I know that after I leave, savage wolves will come in among you and will not spare the flock. 30 Even from your own number men will arise and distort the truth in order to draw away disciples after them. 31 So be on your guard! Remember that for three years I never stopped warning each of you night and day with tears.

If false teachers are like savage wolves that do not spare the flock (20:29), then we certainly are not loving God’s people if we fail to warn them about specific false teachers or teaching that may destroy their souls.

  1. Paul calls these Ephesian leaders to be on the alert against the dangers of false teachers.

  2. And, he gives the antidote to false teaching, namely, to stay centered on God and the word of His grace.

Almost all false teachings flow from pride and selfish ambition.

  • Honest and sincere teaching of Scripture leads to Jesus Christ alone having the authority.

  • But false teachers are invariably “addicted to themselves,” and thus study to advance their own glory.

In 1 Timothy 1:19, Paul refers to two heretics in Ephesus, Hymenaeus and Alexander, who had rejected faith and a good conscience and thus had suffered shipwreck in regard to the faith.

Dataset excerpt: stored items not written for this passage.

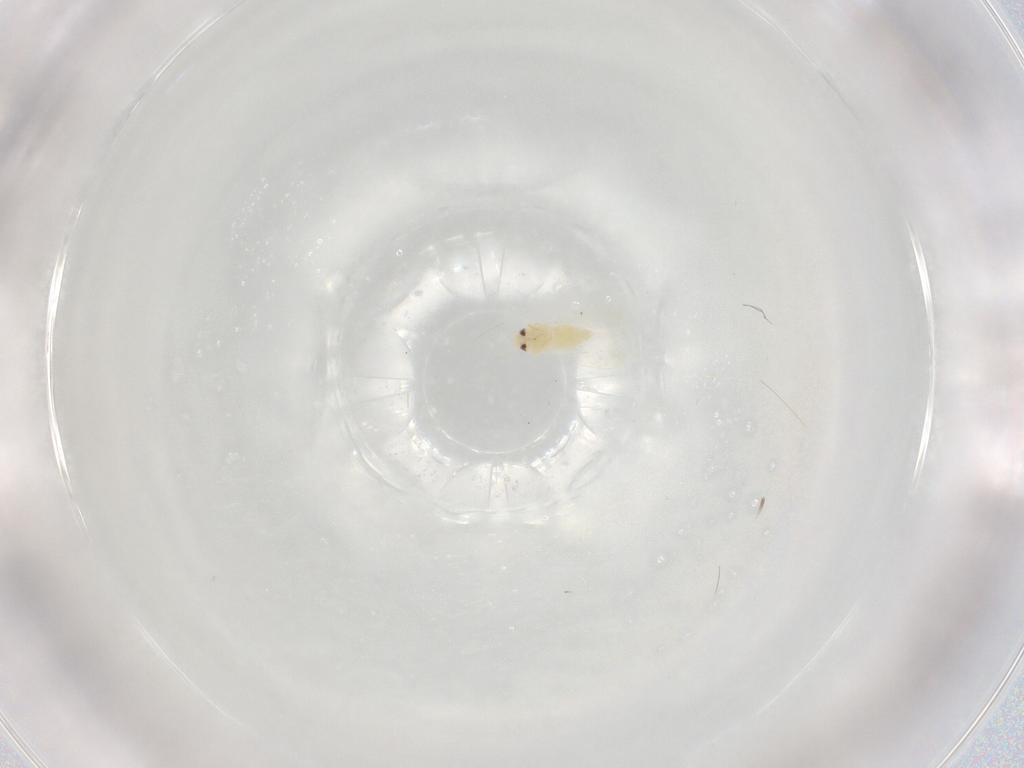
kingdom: Animalia
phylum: Arthropoda
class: Insecta
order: Hemiptera
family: Aleyrodidae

We do not know whether or not Hymenaeus and Alexander were amongst the elders that Paul is addressing in our text.

  • But he warns these elders that the danger of heresy does not just come from outside the church.

  • Even from among themselves, men would arise, speaking perverse things, and drawing away the disciples after them.

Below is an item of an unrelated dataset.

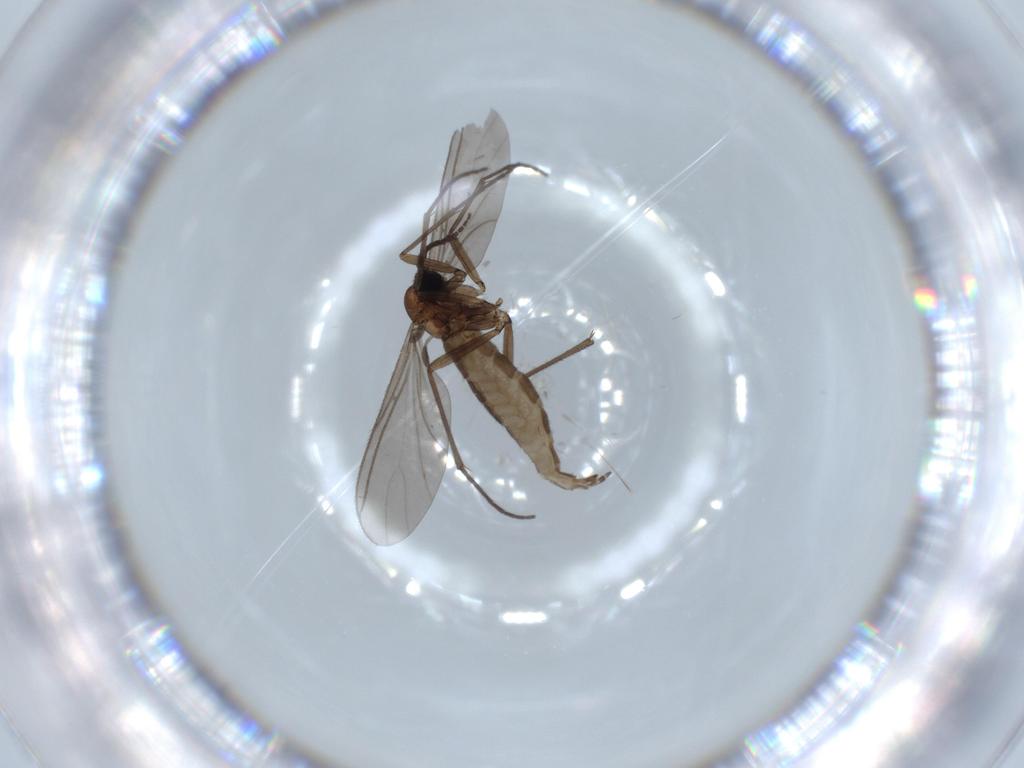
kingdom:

  • Paul is not just warning the ignorant or untaught.

  • He is warning men that he has personally admonished and taught for three years.

This means that if we think that we are not vulnerable to the danger of false teaching, we are most vulnerable, because we do not understand the deceptiveness of our own hearts!

Being a wolf is a matter of the heart, not of outward appearance.

That’s why Jesus warned about wolves that come in sheep’s clothing (Matt. 7:15).

  • It takes a fair amount of discernment for a sheep to recognize that this isn’t another sheep; it’s a wolf!

  • Paul calls them “angels of light,” disguised as “servants of righteousness.” But then he adds, “whose end will be according to their deeds” (2 Cor. 11:14-15).

  • Their evil deeds expose them for what they really are, false teachers, wolves in sheep’s clothing, who are out for personal glory and gain, not for the glory of Christ.

We learn that about 30 years later, the church at Ephesus actually fell into the trap of dead orthodoxy.

Revelation 2:2-4,

I know your deeds and your toil and perseverance, and that you cannot tolerate evil men, and you put to the test those who call themselves apostles, and they are not, and you found them to be false; and you have perseverance and have endured for My name’s sake, and have not grown weary. But I have this against you, that you have left your first love.”

It is possible to be theologically correct and to be diligent to reprove false teachers and to guard the flock from error, but at the same time to lose our first, heartfelt love for the Lord Jesus!

  • The point of studying theology is not only to be able to set everyone straight with correct doctrine.

  • The point is to encounter the living God who has revealed Himself in His Word, and to have our hearts properly humbled before His majesty.


About four years after this, Paul is under house arrest in Rome, he writes to the church in Ephesus, and he quotes from Isaiah in a passage that has to remind him of what happened back in Troas,

Ephesians 5:14-16

For this reason it says, “Awake, sleeper, and arise from the dead, and Christ will shine on you.” 15 Therefore be careful how you walk, not as unwise men but as wise, 16 making the most of your time, because the days are evil.

Paul takes up this same theme of spiritual alertness for Jesus’ second coming in I Thessalonians 5:6. He wrote, “So then, let us not be like others who are asleep, but let us be alert…”

It’s echoed by Peter in I Peter 5:8, “Be self-controlled and alert. Your enemy the devil prowls around like a roaring lion looking for someone to devour.”

Wake up, then! Don’t let yourself nod off like poor Eutychus or you may fall prey to the same sort of disaster. Spiritually, we must stay constantly awake, always watchful, ever attentive to the dangers around us.